Two years earlier, in an ode to “sexy” pulp novels, Judge lamented “social justice warriors” who confuse rape with innocent demonstrations of masculinity. He wrote then of “an ambiguous middle ground, where the woman seems interested and indicates, whether verbally or not, that the man needs to prove himself to her.”

“If that man is any kind of man, he’ll allow himself to feel the awesome power, the wonderful beauty, of uncontrollable male passion,” Judge continued. To illustrate his point, he linked to a scene from the 1981 film “Body Heat,” in which the hero forcibly breaks into a woman’s home, and is rewarded with a kiss.

Jocks Rule, Nerds Drool

Elon Musk, didn’t improve nerds’ image when he tweeted that a diver who assisted in rescuing 12 boys trapped in a cave in Thailand was a pedophile. Mr. Musk later apologized, and said he had been angry with the diver for criticizing Mr. Musk’s design of a mini-submarine to rescue the boys.

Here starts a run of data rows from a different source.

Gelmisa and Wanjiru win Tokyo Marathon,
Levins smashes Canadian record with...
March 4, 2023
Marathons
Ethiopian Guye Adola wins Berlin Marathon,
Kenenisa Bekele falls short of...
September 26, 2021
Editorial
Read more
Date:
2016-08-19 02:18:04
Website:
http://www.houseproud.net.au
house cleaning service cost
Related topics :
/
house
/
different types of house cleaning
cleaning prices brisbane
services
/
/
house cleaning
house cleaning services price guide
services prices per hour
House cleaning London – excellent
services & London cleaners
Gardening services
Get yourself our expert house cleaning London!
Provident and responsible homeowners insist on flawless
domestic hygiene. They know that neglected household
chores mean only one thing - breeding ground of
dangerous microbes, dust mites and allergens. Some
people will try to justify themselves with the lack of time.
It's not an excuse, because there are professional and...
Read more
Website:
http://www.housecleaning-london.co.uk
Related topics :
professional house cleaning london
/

.. The notion of nerds being kinder than other men fades faster every day. Part of that has to do with the way nerd culture has subsumed popular culture. Some of the most popular movies in America are based on comic books. If it was a little nerdy to spend too much time on the internet in the ’90s, well, everyone is now on the internet essentially all the time.

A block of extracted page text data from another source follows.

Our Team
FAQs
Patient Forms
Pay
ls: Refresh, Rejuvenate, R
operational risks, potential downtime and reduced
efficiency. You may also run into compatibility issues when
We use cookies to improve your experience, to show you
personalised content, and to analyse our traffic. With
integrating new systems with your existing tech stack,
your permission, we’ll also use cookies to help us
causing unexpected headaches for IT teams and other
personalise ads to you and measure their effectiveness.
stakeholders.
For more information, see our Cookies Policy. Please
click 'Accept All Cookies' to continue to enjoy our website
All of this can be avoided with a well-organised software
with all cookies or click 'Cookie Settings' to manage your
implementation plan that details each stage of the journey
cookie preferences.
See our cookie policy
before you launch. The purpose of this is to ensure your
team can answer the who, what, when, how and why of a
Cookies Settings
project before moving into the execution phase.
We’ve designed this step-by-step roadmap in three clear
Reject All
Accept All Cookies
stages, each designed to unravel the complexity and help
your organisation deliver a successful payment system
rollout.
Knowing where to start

.. Nerds are the overdogs now. If they got into tech early, they’re obscenely wealthy, and all of America now likes the stuff they enjoyed as kids. But they’re not wielding that power in a way that is especially kind or thoughtful.

.. So what about their old schoolyard nemeses, those heartless bullies — the jocks?

Well, they suddenly seem pretty great by comparison.

Last week, another N.B.A. player, Stephen Curry, raised over $21,000 through a live-streamed event to help benefit the family of Nia Wilson, a young woman who was stabbed to death at a train station in Oakland, Calif.

In June, the former N.F.L. player-turned-actor Terry Crews gave Senate testimony in which he spoke about having been sexually assaulted and warned against the “cult of toxic masculinity” that led him to believe he was more important than women.

.. And of course there’s Colin Kaepernick, the former 49ers quarterback, who drew national attention to police brutality by kneeling during the national anthem.

.. None of these guys sound like the heartless, monosyllabic brutes pop culture made jocks out to be. They sound like the kind of men who would patiently listen to you and commiserate after a nerd sexually harasses you.

.. These jocks are deeply decent men standing up to bullies in power. Just like nerds in old movies used to do.